The right reverend Prelate makes a very good point. It chimes with what I said earlier, which is that we need to target our resources in the right place and be sure that individuals are looked after in terms not of the end result but of the process. That is extremely important. I will make this point again: where an individual has severe conditions, it must be right that we, the state as a compassionate country, look after them, and we need to be able to provide a better focus. This is, again, one of the reasons why we are bringing forward this Green Paper.

My Lords, it is common ground among commentators that claimants who have realistic work prospects should be offered high- quality employment support. Why do the Government have so little confidence in their own policy that they feel it necessary to impose benefits cuts and the threat of sanctions, risking greater poverty and even destitution, rather than the life of dignity promised in the DWP press release?

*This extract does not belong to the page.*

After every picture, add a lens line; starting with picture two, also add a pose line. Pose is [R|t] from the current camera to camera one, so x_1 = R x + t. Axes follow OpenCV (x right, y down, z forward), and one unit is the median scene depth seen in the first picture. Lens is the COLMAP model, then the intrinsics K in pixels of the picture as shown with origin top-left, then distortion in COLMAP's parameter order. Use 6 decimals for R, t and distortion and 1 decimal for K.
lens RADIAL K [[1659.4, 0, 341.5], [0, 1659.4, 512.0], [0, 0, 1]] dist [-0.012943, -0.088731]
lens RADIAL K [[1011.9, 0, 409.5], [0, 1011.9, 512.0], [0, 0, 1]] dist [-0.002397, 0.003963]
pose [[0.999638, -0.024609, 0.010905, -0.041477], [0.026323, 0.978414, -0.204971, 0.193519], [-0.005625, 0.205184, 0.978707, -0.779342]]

As the noble Baroness will know, you can claim PIP whether you are in or out of work. More than 5 million disabled people are in work. One of the aims is to continue to encourage those who are disabled to take up some form of work. I say again that it is incredibly important that this is done in a measured and targeted way in line with the needs of the individual.

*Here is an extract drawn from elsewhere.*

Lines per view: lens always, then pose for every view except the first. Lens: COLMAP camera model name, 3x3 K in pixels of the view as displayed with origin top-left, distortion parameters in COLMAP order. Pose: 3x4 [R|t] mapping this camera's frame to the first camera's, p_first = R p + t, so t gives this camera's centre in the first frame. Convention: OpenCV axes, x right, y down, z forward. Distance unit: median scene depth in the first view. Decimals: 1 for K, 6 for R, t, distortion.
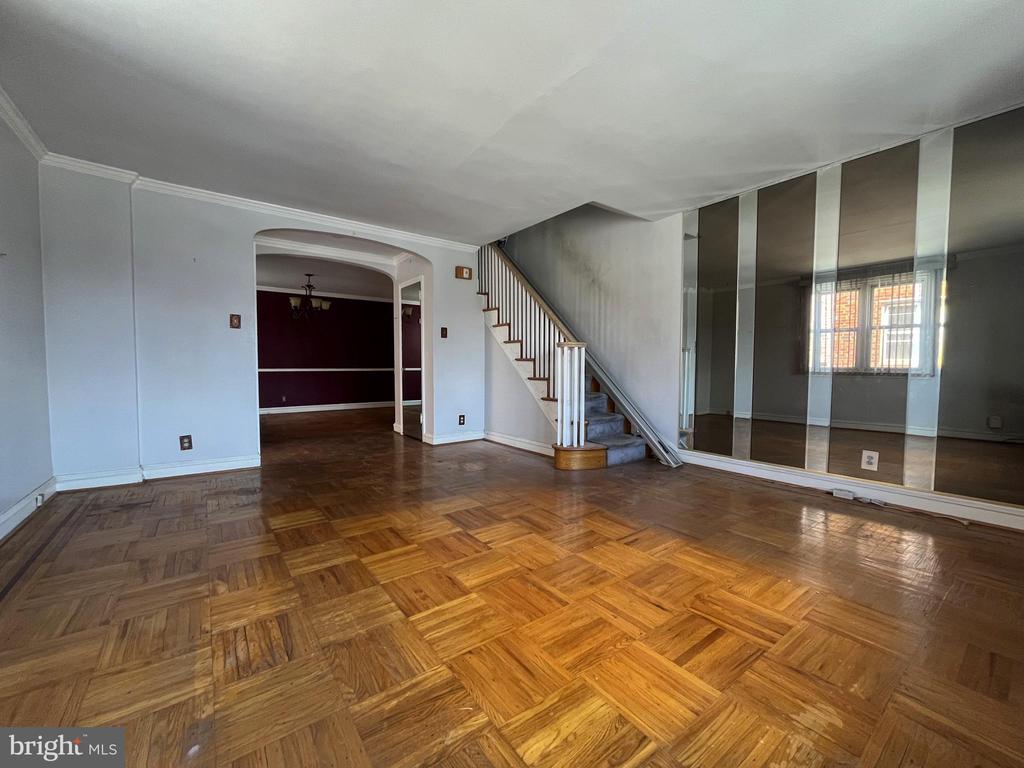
lens RADIAL K [[416.7, 0, 512.0], [0, 416.7, 384.0], [0, 0, 1]] dist [-0.003727, -0.000290]
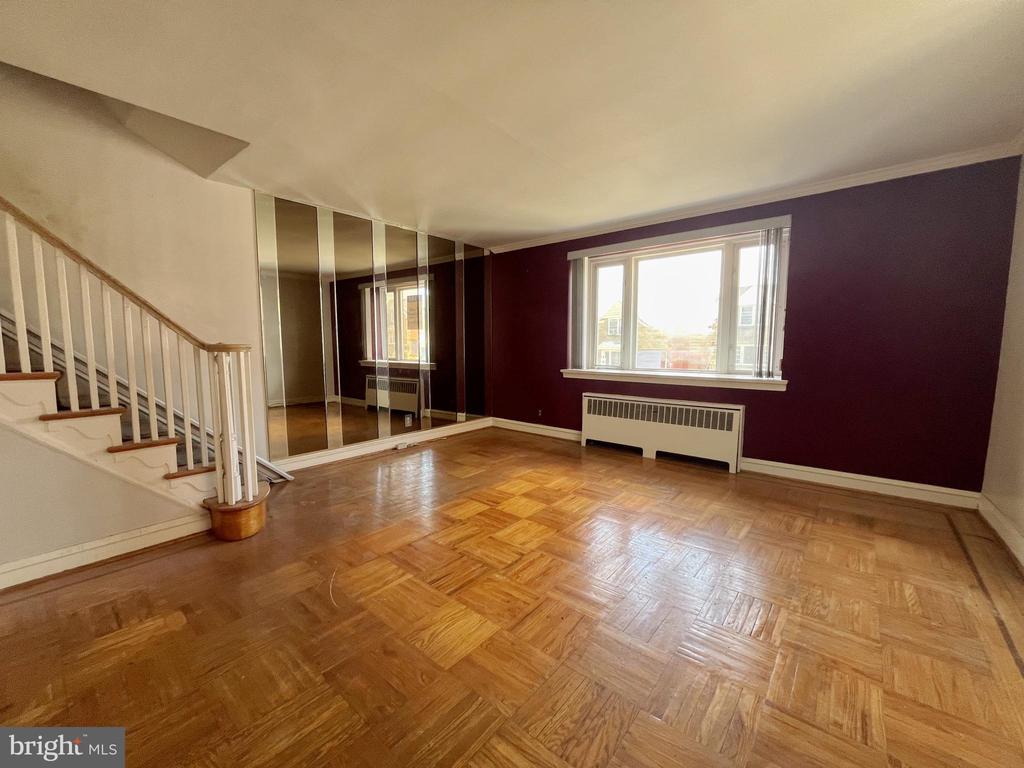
lens RADIAL K [[416.7, 0, 512.0], [0, 416.7, 384.0], [0, 0, 1]] dist [-0.003727, -0.000290]
pose [[-0.233551, -0.097677, 0.967426, -0.735098], [0.044904, 0.992797, 0.111079, -0.111478], [-0.971307, 0.069384, -0.227483, 0.893477]]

My Lords, the Minister mentions that this as a conversation but that is not how the headlines read, is it? The headlines are that the Prime Minister and the Secretary of State are all about cracking down on young people, mental health problems, people who are sick, and people who do not want to work. The Government created PIP, so if there is a problem with PIP it is their problem. Everything about it is the Government’s responsibility. We have had 14 years. We have a problem with record numbers of people being locked out of work because of long-term sickness. How much of that is to down to the NHS failing? How much is down to lack of mental health services? How much is down to the fact that the systems that the Government have created do not work? We need change but, somehow, it is always jam tomorrow. I want to hear the Government come up with ideas. I do not want speeches that point out that we have spent 14 years buying no jam, then saying that there is no jam, then saying that jamlessness is a problem—but no actual jam comes along. Where is the jam?

I am certainly not going to allude to any jam. It may come with my tea later if I am allowed it. As the noble Baroness has alluded to, this conversation is designed to consider what future support for individuals should look at. That is why we are bringing forward this consultation on PIP. As the Prime Minister said on Friday morning, and I was there in person to see him deliver what I thought was a brilliant speech:

“This is not about making the welfare system less generous”.

It is for a greater focus on those “with the greatest needs”, for whom

“we want to make it easier to access”

support “with fewer requirements”. Those who need support will continue to get the support that they need. The consultation will explore changes to the eligibility criteria, the assessment process, as alluded to earlier, and the types of support that can be offered so that the system is better targeted towards individual needs.

My Lords, does anyone give any attention to the many millions of trade unionists who are paying the tax bills for all this? We keep on about the need to do things, which I am sure we need to do, but we seem to forget who is paying the taxes to make all this possible. We have to have a better balance. Tax has never been higher for middle-income earners. It needs to be put under control.

My noble friend is right. I have been very careful to say—and it is true—that we clearly need to continue to focus on those with the greatest needs. As has been mentioned earlier, we are due to spend £69 billion this year on benefits for people of working age with a disability or health condition. This is not sustainable, as the Prime Minister said himself on Friday morning.